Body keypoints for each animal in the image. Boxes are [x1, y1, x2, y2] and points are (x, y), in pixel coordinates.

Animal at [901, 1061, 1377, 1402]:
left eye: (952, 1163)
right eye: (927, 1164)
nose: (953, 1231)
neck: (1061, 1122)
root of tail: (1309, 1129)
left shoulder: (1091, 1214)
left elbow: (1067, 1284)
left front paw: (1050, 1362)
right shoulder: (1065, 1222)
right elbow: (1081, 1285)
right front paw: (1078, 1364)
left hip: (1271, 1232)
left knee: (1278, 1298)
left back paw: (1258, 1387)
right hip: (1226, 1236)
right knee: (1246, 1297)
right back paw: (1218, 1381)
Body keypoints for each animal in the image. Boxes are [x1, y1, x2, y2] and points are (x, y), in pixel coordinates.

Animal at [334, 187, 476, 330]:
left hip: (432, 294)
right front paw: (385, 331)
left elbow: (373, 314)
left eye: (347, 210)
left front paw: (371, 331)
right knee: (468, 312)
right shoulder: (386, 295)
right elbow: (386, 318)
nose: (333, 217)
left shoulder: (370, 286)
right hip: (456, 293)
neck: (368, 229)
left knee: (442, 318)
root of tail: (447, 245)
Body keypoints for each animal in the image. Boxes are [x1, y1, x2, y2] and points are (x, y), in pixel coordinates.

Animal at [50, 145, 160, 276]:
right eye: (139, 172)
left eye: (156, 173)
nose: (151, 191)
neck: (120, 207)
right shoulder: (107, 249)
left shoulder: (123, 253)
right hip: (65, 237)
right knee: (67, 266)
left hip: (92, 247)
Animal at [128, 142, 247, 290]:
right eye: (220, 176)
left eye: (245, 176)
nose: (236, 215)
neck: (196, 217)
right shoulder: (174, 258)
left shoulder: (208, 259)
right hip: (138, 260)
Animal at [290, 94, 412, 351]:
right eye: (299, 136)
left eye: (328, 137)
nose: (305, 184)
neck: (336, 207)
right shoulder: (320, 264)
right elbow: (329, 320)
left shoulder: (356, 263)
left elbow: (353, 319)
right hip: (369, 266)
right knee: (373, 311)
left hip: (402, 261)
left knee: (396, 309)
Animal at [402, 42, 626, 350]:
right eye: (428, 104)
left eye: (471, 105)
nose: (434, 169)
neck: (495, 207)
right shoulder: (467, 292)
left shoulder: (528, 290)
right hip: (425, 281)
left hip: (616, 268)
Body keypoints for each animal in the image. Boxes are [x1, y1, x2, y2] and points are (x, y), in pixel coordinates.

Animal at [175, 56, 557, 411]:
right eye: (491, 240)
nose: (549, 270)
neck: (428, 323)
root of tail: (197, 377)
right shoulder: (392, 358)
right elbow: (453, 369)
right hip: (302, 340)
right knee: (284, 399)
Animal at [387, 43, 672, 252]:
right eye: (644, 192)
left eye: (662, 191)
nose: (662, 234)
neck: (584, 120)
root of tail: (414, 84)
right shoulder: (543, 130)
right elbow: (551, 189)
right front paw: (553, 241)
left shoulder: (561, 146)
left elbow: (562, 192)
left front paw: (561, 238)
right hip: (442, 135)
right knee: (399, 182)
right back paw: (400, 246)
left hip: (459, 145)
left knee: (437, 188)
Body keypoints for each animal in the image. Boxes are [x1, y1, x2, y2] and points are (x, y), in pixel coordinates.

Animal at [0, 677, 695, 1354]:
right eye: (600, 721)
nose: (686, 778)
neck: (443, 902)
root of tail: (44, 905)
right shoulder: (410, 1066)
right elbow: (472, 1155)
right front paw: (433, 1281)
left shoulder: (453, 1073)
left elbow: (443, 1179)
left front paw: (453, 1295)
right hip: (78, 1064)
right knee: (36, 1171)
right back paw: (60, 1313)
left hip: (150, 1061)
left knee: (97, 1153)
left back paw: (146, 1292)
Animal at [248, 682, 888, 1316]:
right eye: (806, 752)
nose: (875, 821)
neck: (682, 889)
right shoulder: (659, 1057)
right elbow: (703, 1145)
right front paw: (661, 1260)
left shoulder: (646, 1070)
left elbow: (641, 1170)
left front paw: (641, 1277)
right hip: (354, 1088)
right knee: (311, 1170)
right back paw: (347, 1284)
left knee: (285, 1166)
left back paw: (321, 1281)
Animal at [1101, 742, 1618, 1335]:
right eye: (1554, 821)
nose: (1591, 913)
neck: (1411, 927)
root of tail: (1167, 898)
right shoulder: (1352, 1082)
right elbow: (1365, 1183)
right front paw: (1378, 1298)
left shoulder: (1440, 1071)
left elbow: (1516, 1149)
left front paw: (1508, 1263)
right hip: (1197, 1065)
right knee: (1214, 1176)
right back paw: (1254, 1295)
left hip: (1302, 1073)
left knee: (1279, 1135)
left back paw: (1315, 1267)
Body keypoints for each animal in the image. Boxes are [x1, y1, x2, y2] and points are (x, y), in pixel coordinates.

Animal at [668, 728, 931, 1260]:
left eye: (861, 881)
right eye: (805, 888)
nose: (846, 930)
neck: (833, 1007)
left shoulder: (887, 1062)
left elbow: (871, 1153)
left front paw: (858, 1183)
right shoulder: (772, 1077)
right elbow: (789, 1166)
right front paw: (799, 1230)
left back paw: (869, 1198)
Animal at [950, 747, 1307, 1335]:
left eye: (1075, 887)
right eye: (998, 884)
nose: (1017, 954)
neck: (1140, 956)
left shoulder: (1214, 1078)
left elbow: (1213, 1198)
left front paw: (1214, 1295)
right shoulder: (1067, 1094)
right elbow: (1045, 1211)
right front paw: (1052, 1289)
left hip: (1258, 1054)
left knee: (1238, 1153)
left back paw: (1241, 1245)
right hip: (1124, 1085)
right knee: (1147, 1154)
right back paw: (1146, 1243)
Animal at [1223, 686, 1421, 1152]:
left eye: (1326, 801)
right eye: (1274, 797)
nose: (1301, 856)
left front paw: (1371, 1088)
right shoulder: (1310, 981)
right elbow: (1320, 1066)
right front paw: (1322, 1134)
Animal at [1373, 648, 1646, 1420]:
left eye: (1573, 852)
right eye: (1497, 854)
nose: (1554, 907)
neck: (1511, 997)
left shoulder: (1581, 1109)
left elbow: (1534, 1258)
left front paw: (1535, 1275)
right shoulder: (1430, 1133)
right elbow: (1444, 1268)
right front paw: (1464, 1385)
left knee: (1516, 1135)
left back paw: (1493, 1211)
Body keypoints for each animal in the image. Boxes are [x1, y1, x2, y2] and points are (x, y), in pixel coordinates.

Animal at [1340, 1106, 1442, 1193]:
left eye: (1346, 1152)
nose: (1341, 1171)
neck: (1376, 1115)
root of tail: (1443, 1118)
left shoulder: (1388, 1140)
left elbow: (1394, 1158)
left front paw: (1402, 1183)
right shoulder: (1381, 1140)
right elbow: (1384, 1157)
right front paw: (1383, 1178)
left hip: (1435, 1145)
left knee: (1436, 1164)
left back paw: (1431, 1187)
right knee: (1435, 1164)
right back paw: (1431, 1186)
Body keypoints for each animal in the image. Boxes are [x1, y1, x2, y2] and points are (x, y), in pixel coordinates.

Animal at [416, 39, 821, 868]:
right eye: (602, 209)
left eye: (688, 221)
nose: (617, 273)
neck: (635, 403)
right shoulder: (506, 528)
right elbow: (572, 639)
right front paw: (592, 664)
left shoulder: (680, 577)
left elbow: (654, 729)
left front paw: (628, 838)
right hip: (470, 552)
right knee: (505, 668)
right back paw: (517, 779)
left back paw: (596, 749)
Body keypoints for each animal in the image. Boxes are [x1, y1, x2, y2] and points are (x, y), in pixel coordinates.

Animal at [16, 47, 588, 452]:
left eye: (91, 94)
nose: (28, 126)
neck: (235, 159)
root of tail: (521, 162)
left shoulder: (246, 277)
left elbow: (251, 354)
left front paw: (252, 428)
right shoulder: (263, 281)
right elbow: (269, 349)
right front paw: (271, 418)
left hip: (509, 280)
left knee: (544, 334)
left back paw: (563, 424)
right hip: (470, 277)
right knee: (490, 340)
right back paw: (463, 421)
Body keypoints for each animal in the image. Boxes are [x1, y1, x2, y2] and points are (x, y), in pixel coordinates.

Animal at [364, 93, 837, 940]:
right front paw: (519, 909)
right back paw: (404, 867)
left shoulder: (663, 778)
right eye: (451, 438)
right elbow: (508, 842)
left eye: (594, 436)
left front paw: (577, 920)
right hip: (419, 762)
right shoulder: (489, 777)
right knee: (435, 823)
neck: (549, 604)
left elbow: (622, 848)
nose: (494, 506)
------------------------------------------------------------
— Required work —
Output should match, line for line, the stretch of the material above from the line holding "neck: (1376, 1115)" through the line holding "left back paw: (596, 749)".

— Task answer —
neck: (1376, 1115)
root of tail: (1443, 1118)
left shoulder: (1388, 1140)
left elbow: (1394, 1158)
left front paw: (1402, 1183)
right shoulder: (1381, 1140)
right elbow: (1384, 1157)
right front paw: (1383, 1178)
left hip: (1435, 1145)
left knee: (1436, 1164)
left back paw: (1431, 1187)
right knee: (1435, 1164)
right back paw: (1431, 1186)
Body keypoints for each animal in the image. Boxes are [x1, y1, x2, y2] and points are (x, y), in pixel coordinates.

Animal at [416, 39, 821, 868]:
right eye: (602, 209)
left eye: (688, 221)
nose: (617, 273)
neck: (635, 403)
right shoulder: (506, 528)
right elbow: (572, 639)
right front paw: (592, 664)
left shoulder: (680, 577)
left elbow: (654, 729)
left front paw: (628, 838)
right hip: (470, 552)
right knee: (505, 668)
right back paw: (517, 779)
left back paw: (596, 749)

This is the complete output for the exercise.